[Saved data entries]
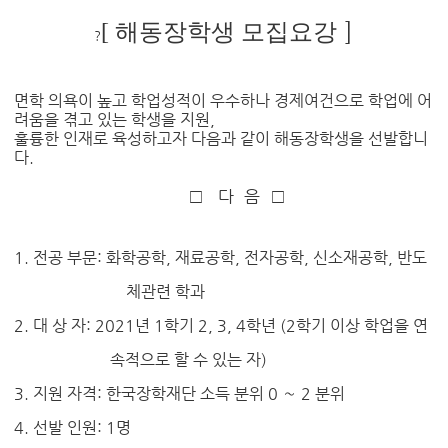
]
[
해동장학생 모집요강
?
면학 의욕이 높고 학업성적이 우수하나 경제여건으로 학업에 어
려움을 겪고 있는 학생을 지원
,
훌륭한 인재로 육성하고자 다음과 같이 해동장학생을 선발합니
다
.
□
다
음
□
1.
전공 부문
:
화학공학
,
재료공학
,
전자공학
,
신소재공학
,
반도
체관련 학과
2.
대 상 자
: 2021
년
1
학기
2, 3, 4
학년
(2
학기 이상 학업을 연
속적으로 할 수 있는 자
)
3.
지원 자격
:
한국장학재단 소득 분위
0
～
2
분위
4.
선발 인원
: 1
명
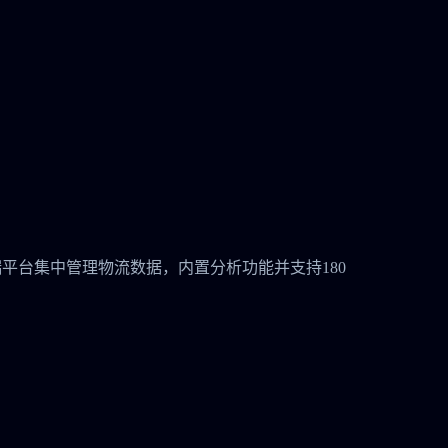
安全的云端平台集中管理物流数据，内置分析功能并支持180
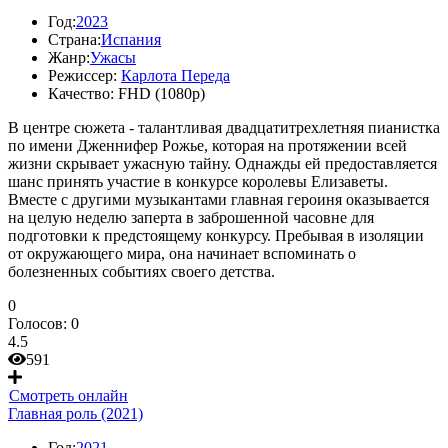
Год:
2023
Страна:
Испания
Жанр:
Ужасы
Режиссер:
Карлота Переда
Качество:
FHD (1080p)
В центре сюжета - талантливая двадцатитрехлетняя пианистка
по имени Дженнифер Рожье, которая на протяжении всей
жизни скрывает ужасную тайну. Однажды ей предоставляется
шанс принять участие в конкурсе королевы Елизаветы.
Вместе с другими музыкантами главная героиня оказывается
на целую неделю заперта в заброшенной часовне для
подготовки к предстоящему конкурсу. Пребывая в изоляции
от окружающего мира, она начинает вспоминать о
болезненных событиях своего детства.
0
Голосов:
0
4.5
591
Смотреть онлайн
Главная роль (2021)
Год:
2021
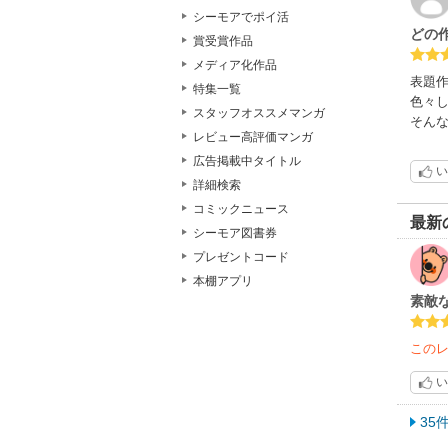
シーモアでポイ活
どの
賞受賞作品
メディア化作品
表題作
特集一覧
色々
スタッフオススメマンガ
そん
レビュー高評価マンガ
広告掲載中タイトル
い
詳細検索
コミックニュース
最新
シーモア図書券
プレゼントコード
本棚アプリ
素敵
この
い
35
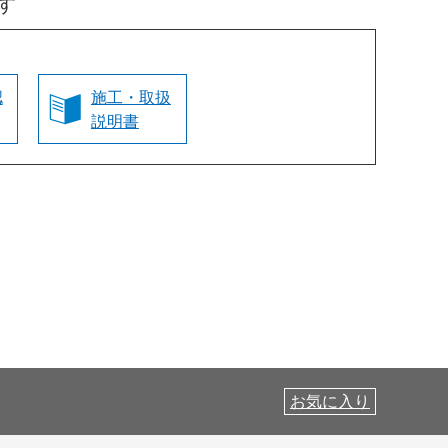
す
認
施工・取扱
説明書
お気に入り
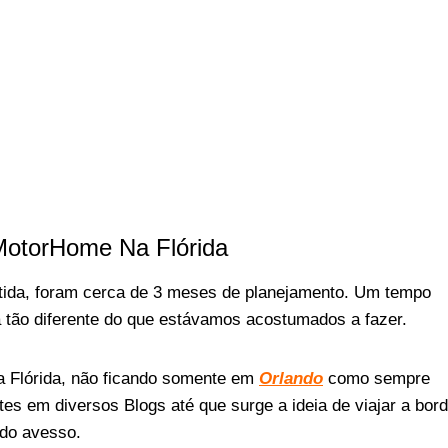
MotorHome Na Flórida
partida, foram cerca de 3 meses de planejamento. Um tempo
a tão diferente do que estávamos acostumados a fazer.
la Flórida, não ficando somente em
Orlando
como sempre
s em diversos Blogs até que surge a ideia de viajar a bor
do avesso.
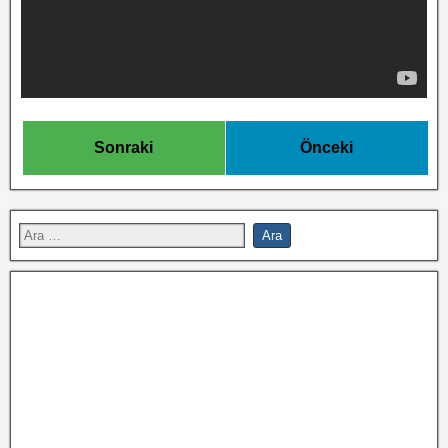
Sonraki
Önceki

[YOUR OBJECTIVE] Copy out the entries, starting at the beginning and ending with the line that contains "安全的云端平台集中管理物流数据，内置分析功能并支持180". Leave the pictures out of your copy.

[RESPONSE TO THIS TASK]
]
[
해동장학생 모집요강
?
면학 의욕이 높고 학업성적이 우수하나 경제여건으로 학업에 어
려움을 겪고 있는 학생을 지원
,
훌륭한 인재로 육성하고자 다음과 같이 해동장학생을 선발합니
다
.
□
다
음
□
1.
전공 부문
:
화학공학
,
재료공학
,
전자공학
,
신소재공학
,
반도
체관련 학과
2.
대 상 자
: 2021
년
1
학기
2, 3, 4
학년
(2
학기 이상 학업을 연
속적으로 할 수 있는 자
)
3.
지원 자격
:
한국장학재단 소득 분위
0
～
2
분위
4.
선발 인원
: 1
명
安全的云端平台集中管理物流数据，内置分析功能并支持180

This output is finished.